— Task objective —
Please give every line of source text in all the records below as a JSON list of strings, one string per line, skipping blank lines and leaving the pictures out.

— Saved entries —
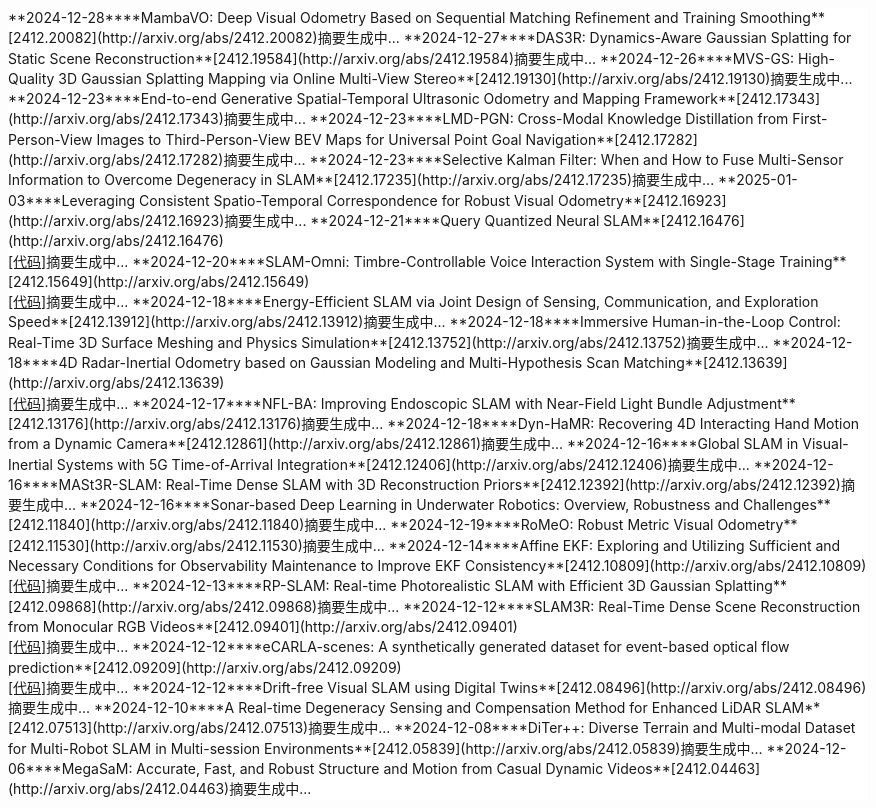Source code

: <tr><td>**2024-12-28**</td><td>**MambaVO: Deep Visual Odometry Based on Sequential Matching Refinement and Training Smoothing**</td><td>[2412.20082](http://arxiv.org/abs/2412.20082)</td><td>摘要生成中...</td></tr>
<tr><td>**2024-12-27**</td><td>**DAS3R: Dynamics-Aware Gaussian Splatting for Static Scene Reconstruction**</td><td>[2412.19584](http://arxiv.org/abs/2412.19584)</td><td>摘要生成中...</td></tr>
<tr><td>**2024-12-26**</td><td>**MVS-GS: High-Quality 3D Gaussian Splatting Mapping via Online Multi-View Stereo**</td><td>[2412.19130](http://arxiv.org/abs/2412.19130)</td><td>摘要生成中...</td></tr>
<tr><td>**2024-12-23**</td><td>**End-to-end Generative Spatial-Temporal Ultrasonic Odometry and Mapping Framework**</td><td>[2412.17343](http://arxiv.org/abs/2412.17343)</td><td>摘要生成中...</td></tr>
<tr><td>**2024-12-23**</td><td>**LMD-PGN: Cross-Modal Knowledge Distillation from First-Person-View Images to Third-Person-View BEV Maps for Universal Point Goal Navigation**</td><td>[2412.17282](http://arxiv.org/abs/2412.17282)</td><td>摘要生成中...</td></tr>
<tr><td>**2024-12-23**</td><td>**Selective Kalman Filter: When and How to Fuse Multi-Sensor Information to Overcome Degeneracy in SLAM**</td><td>[2412.17235](http://arxiv.org/abs/2412.17235)</td><td>摘要生成中...</td></tr>
<tr><td>**2025-01-03**</td><td>**Leveraging Consistent Spatio-Temporal Correspondence for Robust Visual Odometry**</td><td>[2412.16923](http://arxiv.org/abs/2412.16923)</td><td>摘要生成中...</td></tr>
<tr><td>**2024-12-21**</td><td>**Query Quantized Neural SLAM**</td><td>[2412.16476](http://arxiv.org/abs/2412.16476)<br><a href=''>[代码]</a></td><td>摘要生成中...</td></tr>
<tr><td>**2024-12-20**</td><td>**SLAM-Omni: Timbre-Controllable Voice Interaction System with Single-Stage Training**</td><td>[2412.15649](http://arxiv.org/abs/2412.15649)<br><a href=''>[代码]</a></td><td>摘要生成中...</td></tr>
<tr><td>**2024-12-18**</td><td>**Energy-Efficient SLAM via Joint Design of Sensing, Communication, and Exploration Speed**</td><td>[2412.13912](http://arxiv.org/abs/2412.13912)</td><td>摘要生成中...</td></tr>
<tr><td>**2024-12-18**</td><td>**Immersive Human-in-the-Loop Control: Real-Time 3D Surface Meshing and Physics Simulation**</td><td>[2412.13752](http://arxiv.org/abs/2412.13752)</td><td>摘要生成中...</td></tr>
<tr><td>**2024-12-18**</td><td>**4D Radar-Inertial Odometry based on Gaussian Modeling and Multi-Hypothesis Scan Matching**</td><td>[2412.13639](http://arxiv.org/abs/2412.13639)<br><a href=''>[代码]</a></td><td>摘要生成中...</td></tr>
<tr><td>**2024-12-17**</td><td>**NFL-BA: Improving Endoscopic SLAM with Near-Field Light Bundle Adjustment**</td><td>[2412.13176](http://arxiv.org/abs/2412.13176)</td><td>摘要生成中...</td></tr>
<tr><td>**2024-12-18**</td><td>**Dyn-HaMR: Recovering 4D Interacting Hand Motion from a Dynamic Camera**</td><td>[2412.12861](http://arxiv.org/abs/2412.12861)</td><td>摘要生成中...</td></tr>
<tr><td>**2024-12-16**</td><td>**Global SLAM in Visual-Inertial Systems with 5G Time-of-Arrival Integration**</td><td>[2412.12406](http://arxiv.org/abs/2412.12406)</td><td>摘要生成中...</td></tr>
<tr><td>**2024-12-16**</td><td>**MASt3R-SLAM: Real-Time Dense SLAM with 3D Reconstruction Priors**</td><td>[2412.12392](http://arxiv.org/abs/2412.12392)</td><td>摘要生成中...</td></tr>
<tr><td>**2024-12-16**</td><td>**Sonar-based Deep Learning in Underwater Robotics: Overview, Robustness and Challenges**</td><td>[2412.11840](http://arxiv.org/abs/2412.11840)</td><td>摘要生成中...</td></tr>
<tr><td>**2024-12-19**</td><td>**RoMeO: Robust Metric Visual Odometry**</td><td>[2412.11530](http://arxiv.org/abs/2412.11530)</td><td>摘要生成中...</td></tr>
<tr><td>**2024-12-14**</td><td>**Affine EKF: Exploring and Utilizing Sufficient and Necessary Conditions for Observability Maintenance to Improve EKF Consistency**</td><td>[2412.10809](http://arxiv.org/abs/2412.10809)<br><a href=''>[代码]</a></td><td>摘要生成中...</td></tr>
<tr><td>**2024-12-13**</td><td>**RP-SLAM: Real-time Photorealistic SLAM with Efficient 3D Gaussian Splatting**</td><td>[2412.09868](http://arxiv.org/abs/2412.09868)</td><td>摘要生成中...</td></tr>
<tr><td>**2024-12-12**</td><td>**SLAM3R: Real-Time Dense Scene Reconstruction from Monocular RGB Videos**</td><td>[2412.09401](http://arxiv.org/abs/2412.09401)<br><a href=''>[代码]</a></td><td>摘要生成中...</td></tr>
<tr><td>**2024-12-12**</td><td>**eCARLA-scenes: A synthetically generated dataset for event-based optical flow prediction**</td><td>[2412.09209](http://arxiv.org/abs/2412.09209)<br><a href=''>[代码]</a></td><td>摘要生成中...</td></tr>
<tr><td>**2024-12-12**</td><td>**Drift-free Visual SLAM using Digital Twins**</td><td>[2412.08496](http://arxiv.org/abs/2412.08496)</td><td>摘要生成中...</td></tr>
<tr><td>**2024-12-10**</td><td>**A Real-time Degeneracy Sensing and Compensation Method for Enhanced LiDAR SLAM**</td><td>[2412.07513](http://arxiv.org/abs/2412.07513)</td><td>摘要生成中...</td></tr>
<tr><td>**2024-12-08**</td><td>**DiTer++: Diverse Terrain and Multi-modal Dataset for Multi-Robot SLAM in Multi-session Environments**</td><td>[2412.05839](http://arxiv.org/abs/2412.05839)</td><td>摘要生成中...</td></tr>
<tr><td>**2024-12-06**</td><td>**MegaSaM: Accurate, Fast, and Robust Structure and Motion from Casual Dynamic Videos**</td><td>[2412.04463](http://arxiv.org/abs/2412.04463)</td><td>摘要生成中...</td></tr>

— Expected answer —
[
  "Source code",
  ": <tr><td>**2024-12-28**</td><td>**MambaVO: Deep Visual Odometry Based on Sequential Matching Refinement and Training Smoothing**</td><td>[2412.20082](http://arxiv.org/abs/2412.20082)</td><td>摘要生成中...</td></tr>",
  "<tr><td>**2024-12-27**</td><td>**DAS3R: Dynamics-Aware Gaussian Splatting for Static Scene Reconstruction**</td><td>[2412.19584](http://arxiv.org/abs/2412.19584)</td><td>摘要生成中...</td></tr>",
  "<tr><td>**2024-12-26**</td><td>**MVS-GS: High-Quality 3D Gaussian Splatting Mapping via Online Multi-View Stereo**</td><td>[2412.19130](http://arxiv.org/abs/2412.19130)</td><td>摘要生成中...</td></tr>",
  "<tr><td>**2024-12-23**</td><td>**End-to-end Generative Spatial-Temporal Ultrasonic Odometry and Mapping Framework**</td><td>[2412.17343](http://arxiv.org/abs/2412.17343)</td><td>摘要生成中...</td></tr>",
  "<tr><td>**2024-12-23**</td><td>**LMD-PGN: Cross-Modal Knowledge Distillation from First-Person-View Images to Third-Person-View BEV Maps for Universal Point Goal Navigation**</td><td>[2412.17282](http://arxiv.org/abs/2412.17282)</td><td>摘要生成中...</td></tr>",
  "<tr><td>**2024-12-23**</td><td>**Selective Kalman Filter: When and How to Fuse Multi-Sensor Information to Overcome Degeneracy in SLAM**</td><td>[2412.17235](http://arxiv.org/abs/2412.17235)</td><td>摘要生成中...</td></tr>",
  "<tr><td>**2025-01-03**</td><td>**Leveraging Consistent Spatio-Temporal Correspondence for Robust Visual Odometry**</td><td>[2412.16923](http://arxiv.org/abs/2412.16923)</td><td>摘要生成中...</td></tr>",
  "<tr><td>**2024-12-21**</td><td>**Query Quantized Neural SLAM**</td><td>[2412.16476](http://arxiv.org/abs/2412.16476)<br><a href=''>[代码]</a></td><td>摘要生成中...</td></tr>",
  "<tr><td>**2024-12-20**</td><td>**SLAM-Omni: Timbre-Controllable Voice Interaction System with Single-Stage Training**</td><td>[2412.15649](http://arxiv.org/abs/2412.15649)<br><a href=''>[代码]</a></td><td>摘要生成中...</td></tr>",
  "<tr><td>**2024-12-18**</td><td>**Energy-Efficient SLAM via Joint Design of Sensing, Communication, and Exploration Speed**</td><td>[2412.13912](http://arxiv.org/abs/2412.13912)</td><td>摘要生成中...</td></tr>",
  "<tr><td>**2024-12-18**</td><td>**Immersive Human-in-the-Loop Control: Real-Time 3D Surface Meshing and Physics Simulation**</td><td>[2412.13752](http://arxiv.org/abs/2412.13752)</td><td>摘要生成中...</td></tr>",
  "<tr><td>**2024-12-18**</td><td>**4D Radar-Inertial Odometry based on Gaussian Modeling and Multi-Hypothesis Scan Matching**</td><td>[2412.13639](http://arxiv.org/abs/2412.13639)<br><a href=''>[代码]</a></td><td>摘要生成中...</td></tr>",
  "<tr><td>**2024-12-17**</td><td>**NFL-BA: Improving Endoscopic SLAM with Near-Field Light Bundle Adjustment**</td><td>[2412.13176](http://arxiv.org/abs/2412.13176)</td><td>摘要生成中...</td></tr>",
  "<tr><td>**2024-12-18**</td><td>**Dyn-HaMR: Recovering 4D Interacting Hand Motion from a Dynamic Camera**</td><td>[2412.12861](http://arxiv.org/abs/2412.12861)</td><td>摘要生成中...</td></tr>",
  "<tr><td>**2024-12-16**</td><td>**Global SLAM in Visual-Inertial Systems with 5G Time-of-Arrival Integration**</td><td>[2412.12406](http://arxiv.org/abs/2412.12406)</td><td>摘要生成中...</td></tr>",
  "<tr><td>**2024-12-16**</td><td>**MASt3R-SLAM: Real-Time Dense SLAM with 3D Reconstruction Priors**</td><td>[2412.12392](http://arxiv.org/abs/2412.12392)</td><td>摘要生成中...</td></tr>",
  "<tr><td>**2024-12-16**</td><td>**Sonar-based Deep Learning in Underwater Robotics: Overview, Robustness and Challenges**</td><td>[2412.11840](http://arxiv.org/abs/2412.11840)</td><td>摘要生成中...</td></tr>",
  "<tr><td>**2024-12-19**</td><td>**RoMeO: Robust Metric Visual Odometry**</td><td>[2412.11530](http://arxiv.org/abs/2412.11530)</td><td>摘要生成中...</td></tr>",
  "<tr><td>**2024-12-14**</td><td>**Affine EKF: Exploring and Utilizing Sufficient and Necessary Conditions for Observability Maintenance to Improve EKF Consistency**</td><td>[2412.10809](http://arxiv.org/abs/2412.10809)<br><a href=''>[代码]</a></td><td>摘要生成中...</td></tr>",
  "<tr><td>**2024-12-13**</td><td>**RP-SLAM: Real-time Photorealistic SLAM with Efficient 3D Gaussian Splatting**</td><td>[2412.09868](http://arxiv.org/abs/2412.09868)</td><td>摘要生成中...</td></tr>",
  "<tr><td>**2024-12-12**</td><td>**SLAM3R: Real-Time Dense Scene Reconstruction from Monocular RGB Videos**</td><td>[2412.09401](http://arxiv.org/abs/2412.09401)<br><a href=''>[代码]</a></td><td>摘要生成中...</td></tr>",
  "<tr><td>**2024-12-12**</td><td>**eCARLA-scenes: A synthetically generated dataset for event-based optical flow prediction**</td><td>[2412.09209](http://arxiv.org/abs/2412.09209)<br><a href=''>[代码]</a></td><td>摘要生成中...</td></tr>",
  "<tr><td>**2024-12-12**</td><td>**Drift-free Visual SLAM using Digital Twins**</td><td>[2412.08496](http://arxiv.org/abs/2412.08496)</td><td>摘要生成中...</td></tr>",
  "<tr><td>**2024-12-10**</td><td>**A Real-time Degeneracy Sensing and Compensation Method for Enhanced LiDAR SLAM**</td><td>[2412.07513](http://arxiv.org/abs/2412.07513)</td><td>摘要生成中...</td></tr>",
  "<tr><td>**2024-12-08**</td><td>**DiTer++: Diverse Terrain and Multi-modal Dataset for Multi-Robot SLAM in Multi-session Environments**</td><td>[2412.05839](http://arxiv.org/abs/2412.05839)</td><td>摘要生成中...</td></tr>",
  "<tr><td>**2024-12-06**</td><td>**MegaSaM: Accurate, Fast, and Robust Structure and Motion from Casual Dynamic Videos**</td><td>[2412.04463](http://arxiv.org/abs/2412.04463)</td><td>摘要生成中...</td></tr>"
]